There are some things in Sitecore that you just take for granted will work. Loading items is a good example of this. I'll admit that user error can get in your way, but usually if you can see an item in the content tree, you can write code that will load it without issues. So I'll admit I was pretty confused when I came across a scenario recently where this did not appear to work correctly. In case anyone else hits this challenge, here's what happened:
I have a client who is making use of the Commerce Connect module to pull in data about product categories for an sales website. The back-end commerce system is their own, but they have made added some customisation to Commerce Connect to allow their data to be moved from the back-end system into Sitecore each night. They had noticed that sometimes, when new trees of content were being added by the import process some of the data would come over, but other bits would not. And that's where I got involved – looking to see what might be going wrong with the import process.

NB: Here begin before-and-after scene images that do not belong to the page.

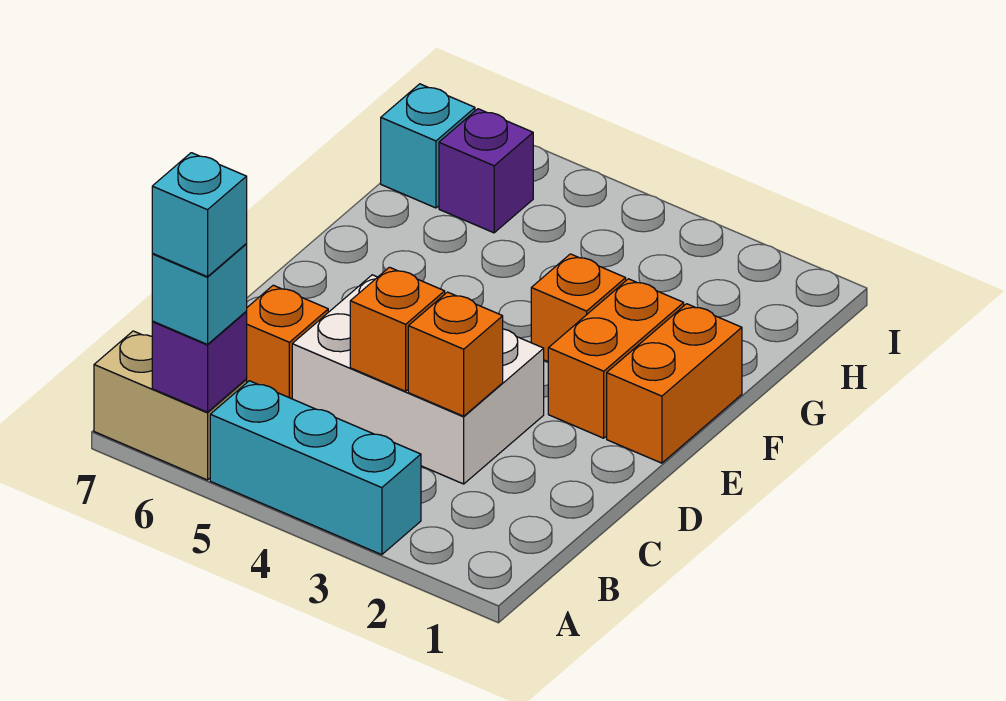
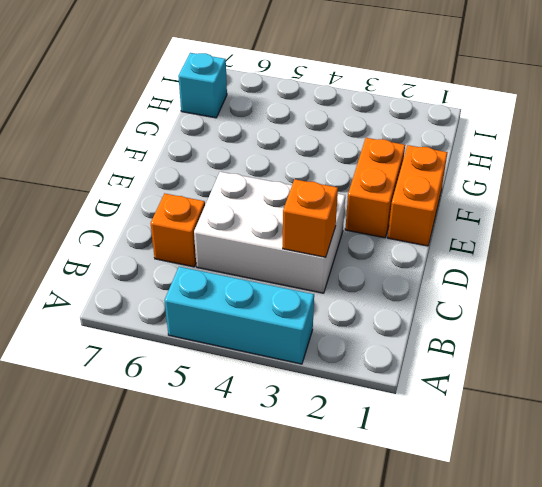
none -> tan brick A6:A7 level 1
none -> orange brick F3 level 1
none -> purple brick H6 level 1

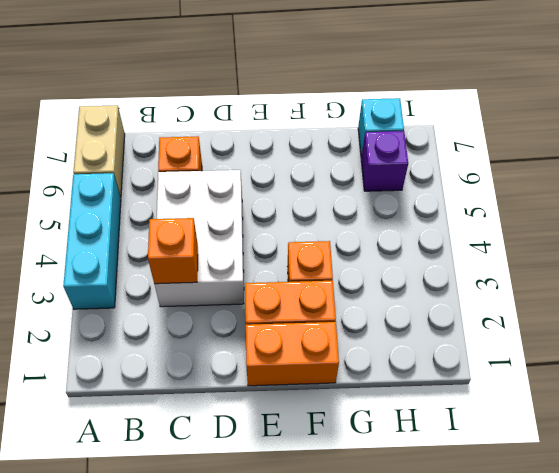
none -> purple brick A6 level 2
none -> orange brick C4 level 2
none -> cyan brick A6 level 3

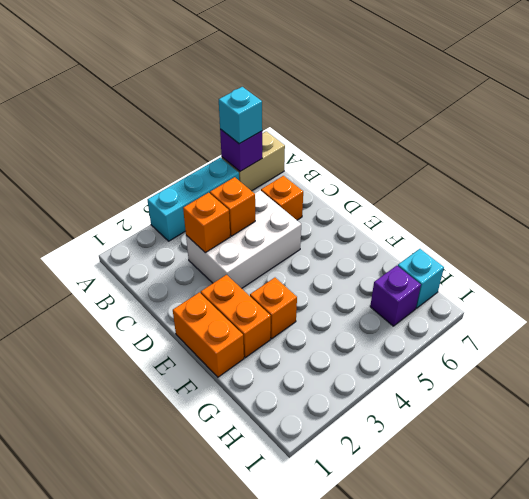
none -> cyan brick A6 level 4

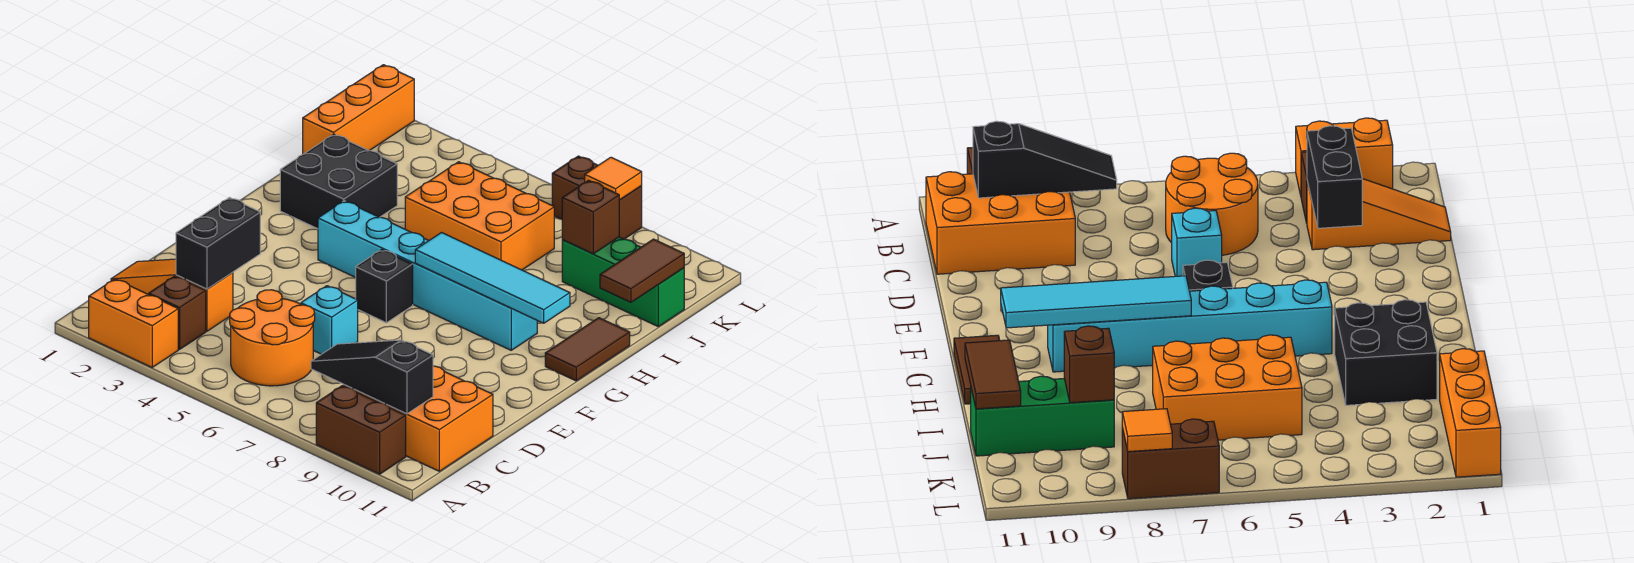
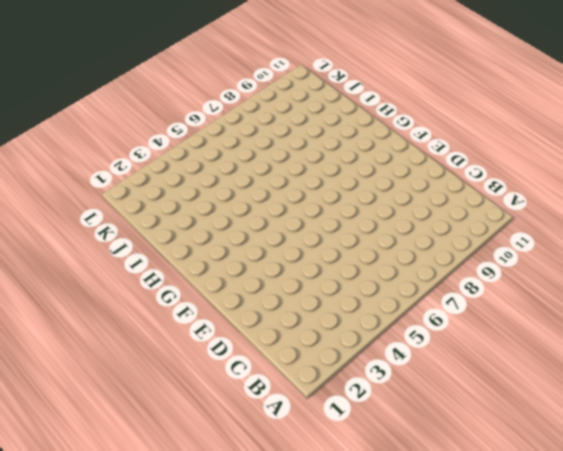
none -> orange brick A2:A3 level 1
none -> brown brick A9:A10 level 1
none -> brown brick B3 level 1

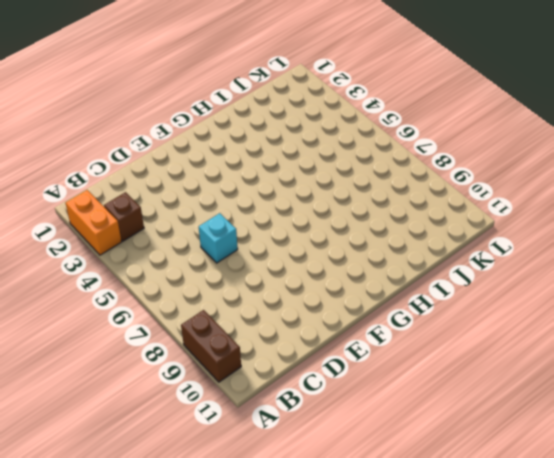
none -> orange round brick B5:C6 level 1
none -> orange brick B9:C11 level 1
none -> orange slope C1:C3 level 1 top 3

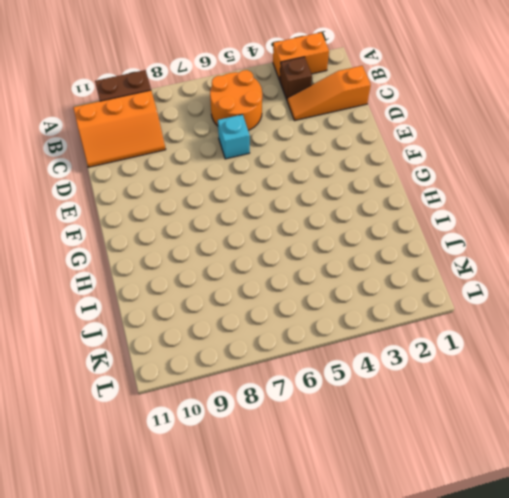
orange slope B9:C11 level 1 top B -> orange brick B9:C11 level 1
orange slope C1:C3 level 1 top 1 -> orange slope C1:C3 level 1 top 3
none -> black brick F6 level 1
none -> cyan brick G4:G9 level 1
none -> brown tile G11:H11 level 1

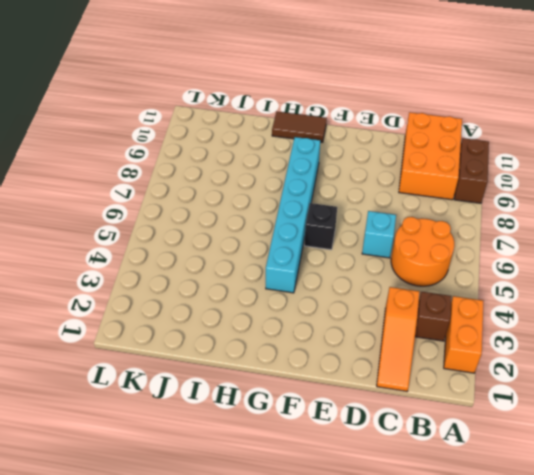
none -> black brick H2:I3 level 1
none -> orange brick I5:J7 level 1
none -> orange brick J1:L1 level 1

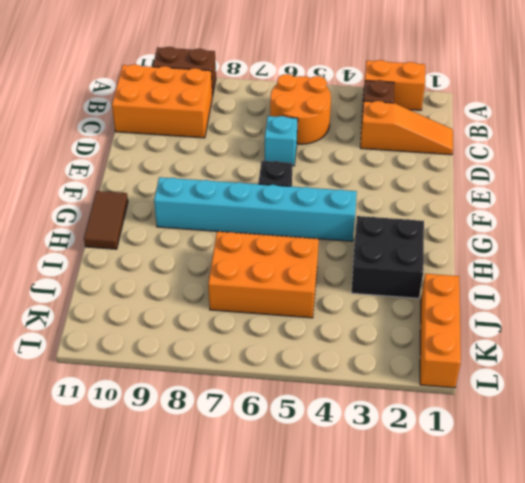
none -> green brick J9:J11 level 1
none -> brown brick L7:L8 level 1
none -> black slope B8:B10 level 2 top 10

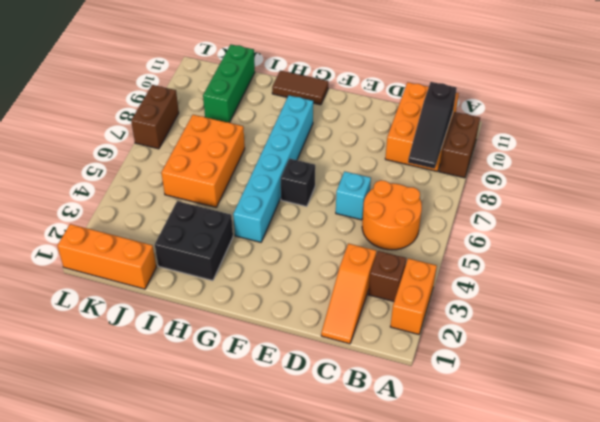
none -> black brick C3:D3 level 2
none -> cyan tile G7:G10 level 2
none -> brown tile I11:J11 level 2

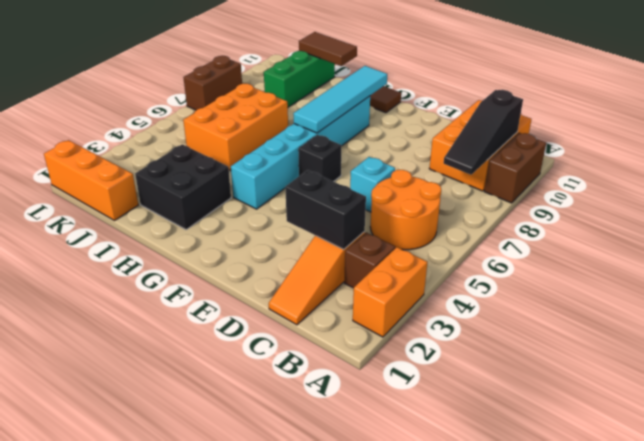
none -> brown brick J9 level 2
none -> orange tile L8 level 2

After working through the custom bits of their integration code in the Visual Studio debugger, I spotted a place where this behaviour might occur. When it tried to import a new item of "product category" data, it was looking to load the correct parent item. (So the new child could be created under it) It looked like when a parent didn't exist, it would fail to process new children for that item. But oddly in some circumstances I could step through the code and see that the parent item was visible in the Sitecore content tree, but the request to load it still failed.
That confused me. So I did what I usually do when code confuses me: I try to reproduce the situation with the simplest possible thing. And after a few tries, I hit on the following process:
If I deleted all the product category data from Sitecore, I could run the Commerce Connect synchronisation process and it would complete ok. But having done that I could run some simple PowerShell that showed the problem:
get-childitem "/sitecore/content/Product Repository/Product Classifications/storeName/Grocery/Baby Store" Write-host "--" get-item "/sitecore/content/Product Repository/Product Classifications/storeName/Grocery/Baby Store/Baby Bath Skin Care" Write-host "--" get-item -path master: -ID "{F3D09AFA-D9B3-11C7-14B1-4D1096878F21}" | select -ExpandProperty Paths | select FullPath
Which gave the following result:
Attempting to load the parent item and show its children worked fine – and it would show that "Baby Bath Skin Care" was a child of the parent. But trying to load that item explicitly by it's path failed with an "item not found error". However asking for that "Baby Bath Skin Care" item by its ID worked fine.
Why on earth would loading an item by path fail when it was clearly present in the content tree?
Some other issues we'd been looking at for this client had centred around the publishing service and the descendants tables in Sitecore databases. That lead me to realising that the "cleanup database" option in the Control Panel could fix my issue: If I clicked it, and then re-ran my test script afterwards, it would succeed... Clearly this wasn't a fast query issue – so what was going on?
A good hint towards what was up came from my colleague Martin – who suggested that the database cleanup would be clearing caches as well as its other operations. So I tried using cache.aspx to clear caches instead of the database cleanup, and that too fixed the issue when I ran my test script – so Martin was definitely on to something.
But out of the box you can't look at Sitecore's caches in any more detail, so I fell back to this excellent post about looking at individual caches. (Thank you Brian!) You need to make a couple of tweaks to this for it to work with recent releases of Sitecore, and I took the opportunity to quickly hack in some code to show what was in a particular cache, to help with my debugging. [Code here, if you think it might help your work]
So I repeated my test a few times, clearing one cache, until I was able to work out that it was the "master[paths]" cache that was causing my issues. Clearing just that one would allow the script to complete ok.
Before clearing this cache, it included an entry for the item that wouldn't load:
But after clearing it and re-running the script the contents would look like this:
That seemed like a cause for the issue – initially the paths cache contains empty GUIDs, which means trying to load an item by path will fail until the cache is cleared and gets re-populated with the correct IDs.
I've raised this issue with Sitecore Support, who have confirmed a bug in how the caching behaviour works with Commerce Connect, that will get fixed in a future release. In the mean time, if you find yourself encountering a similar issue you can reference bug 157425 when talking to support.
But if you need to work around the problem, just clearing the
master[paths]
cache after your Commerce Connect import runs should help you.